Stored items.
==============================
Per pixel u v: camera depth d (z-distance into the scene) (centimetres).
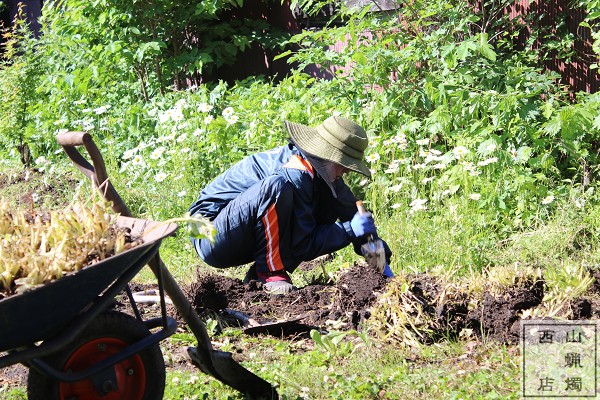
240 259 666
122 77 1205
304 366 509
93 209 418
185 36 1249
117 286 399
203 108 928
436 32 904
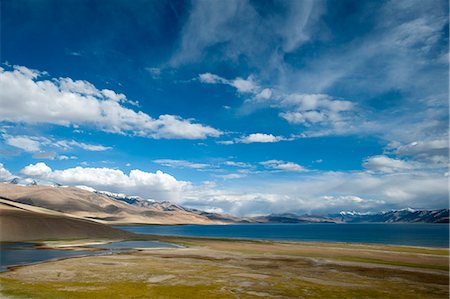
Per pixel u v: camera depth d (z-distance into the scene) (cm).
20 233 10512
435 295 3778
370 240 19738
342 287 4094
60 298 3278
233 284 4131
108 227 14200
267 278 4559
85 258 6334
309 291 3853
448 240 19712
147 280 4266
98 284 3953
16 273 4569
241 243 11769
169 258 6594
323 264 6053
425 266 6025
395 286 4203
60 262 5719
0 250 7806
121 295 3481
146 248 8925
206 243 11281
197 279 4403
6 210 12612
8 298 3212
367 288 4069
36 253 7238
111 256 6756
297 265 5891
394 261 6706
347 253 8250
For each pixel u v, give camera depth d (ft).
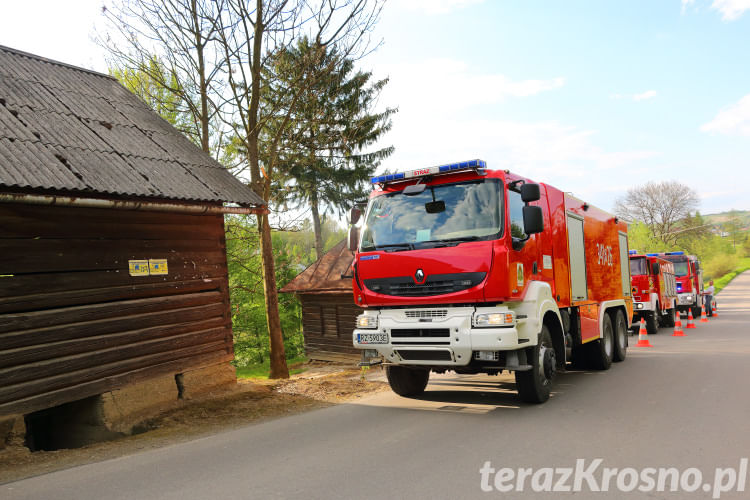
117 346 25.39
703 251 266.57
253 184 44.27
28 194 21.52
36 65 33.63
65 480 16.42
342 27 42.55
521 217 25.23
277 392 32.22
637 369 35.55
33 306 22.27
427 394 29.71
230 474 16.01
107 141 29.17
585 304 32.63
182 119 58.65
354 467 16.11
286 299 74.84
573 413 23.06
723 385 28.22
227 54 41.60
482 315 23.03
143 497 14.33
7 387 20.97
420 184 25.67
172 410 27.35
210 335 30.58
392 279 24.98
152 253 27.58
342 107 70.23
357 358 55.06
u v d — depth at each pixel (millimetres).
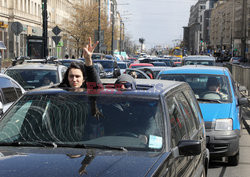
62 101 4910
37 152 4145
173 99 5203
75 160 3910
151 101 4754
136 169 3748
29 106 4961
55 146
==============================
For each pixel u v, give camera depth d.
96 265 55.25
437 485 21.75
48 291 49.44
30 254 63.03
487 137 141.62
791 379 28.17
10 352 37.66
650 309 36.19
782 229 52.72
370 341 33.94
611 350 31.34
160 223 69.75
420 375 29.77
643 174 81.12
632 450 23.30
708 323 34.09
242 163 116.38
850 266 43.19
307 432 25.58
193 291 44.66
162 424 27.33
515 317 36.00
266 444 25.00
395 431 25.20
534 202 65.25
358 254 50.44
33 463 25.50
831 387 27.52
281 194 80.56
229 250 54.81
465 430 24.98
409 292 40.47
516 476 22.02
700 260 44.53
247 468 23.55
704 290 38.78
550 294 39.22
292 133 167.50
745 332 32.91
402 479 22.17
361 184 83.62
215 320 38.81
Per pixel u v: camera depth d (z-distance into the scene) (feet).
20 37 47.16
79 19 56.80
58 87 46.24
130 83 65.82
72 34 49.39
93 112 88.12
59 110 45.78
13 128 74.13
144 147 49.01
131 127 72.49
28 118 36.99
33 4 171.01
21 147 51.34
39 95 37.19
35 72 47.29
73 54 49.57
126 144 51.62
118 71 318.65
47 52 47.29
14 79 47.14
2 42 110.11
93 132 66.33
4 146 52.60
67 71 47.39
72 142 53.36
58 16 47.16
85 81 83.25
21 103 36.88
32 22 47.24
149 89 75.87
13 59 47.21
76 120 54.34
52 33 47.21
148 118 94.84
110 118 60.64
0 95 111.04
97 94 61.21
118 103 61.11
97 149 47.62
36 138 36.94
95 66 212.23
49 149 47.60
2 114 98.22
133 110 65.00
==============================
Requirement. Copy the lines above exactly, starting with the line that contains "the scene) (centimetres)." and ending with the line that contains "151 101 4754", and leave out any pictures.

Solution to this task.
Per pixel u v: camera depth d (z-distance into the scene) (centimetres).
240 259 666
122 77 1205
304 366 509
93 209 418
185 36 1249
117 286 399
203 108 928
436 32 904
Per pixel u v: camera depth d (z-distance into the scene) (cm).
20 233 10512
435 295 3778
370 240 19738
342 287 4094
60 298 3278
233 284 4131
108 227 14200
267 278 4559
85 258 6334
309 291 3853
448 240 19712
147 280 4266
98 284 3953
16 273 4569
241 243 11769
169 258 6594
323 264 6053
425 266 6025
395 286 4203
60 262 5719
0 250 7806
121 295 3481
146 248 8925
206 243 11281
197 279 4403
6 210 12612
8 298 3212
367 288 4069
36 253 7238
111 256 6756
297 265 5891
394 261 6706
347 253 8250
For each pixel u v, give camera depth d (ft).
117 346 25.39
703 251 266.57
253 184 44.27
28 194 21.52
36 65 33.63
65 480 16.42
342 27 42.55
521 217 25.23
277 392 32.22
637 369 35.55
33 306 22.27
427 394 29.71
230 474 16.01
107 141 29.17
585 304 32.63
182 119 58.65
354 467 16.11
286 299 74.84
573 413 23.06
723 385 28.22
227 54 41.60
482 315 23.03
143 497 14.33
7 387 20.97
420 184 25.67
172 410 27.35
210 335 30.58
392 279 24.98
152 253 27.58
342 107 70.23
357 358 55.06
u v d — depth at each pixel (millimetres).
62 101 4910
37 152 4145
173 99 5203
75 160 3910
151 101 4754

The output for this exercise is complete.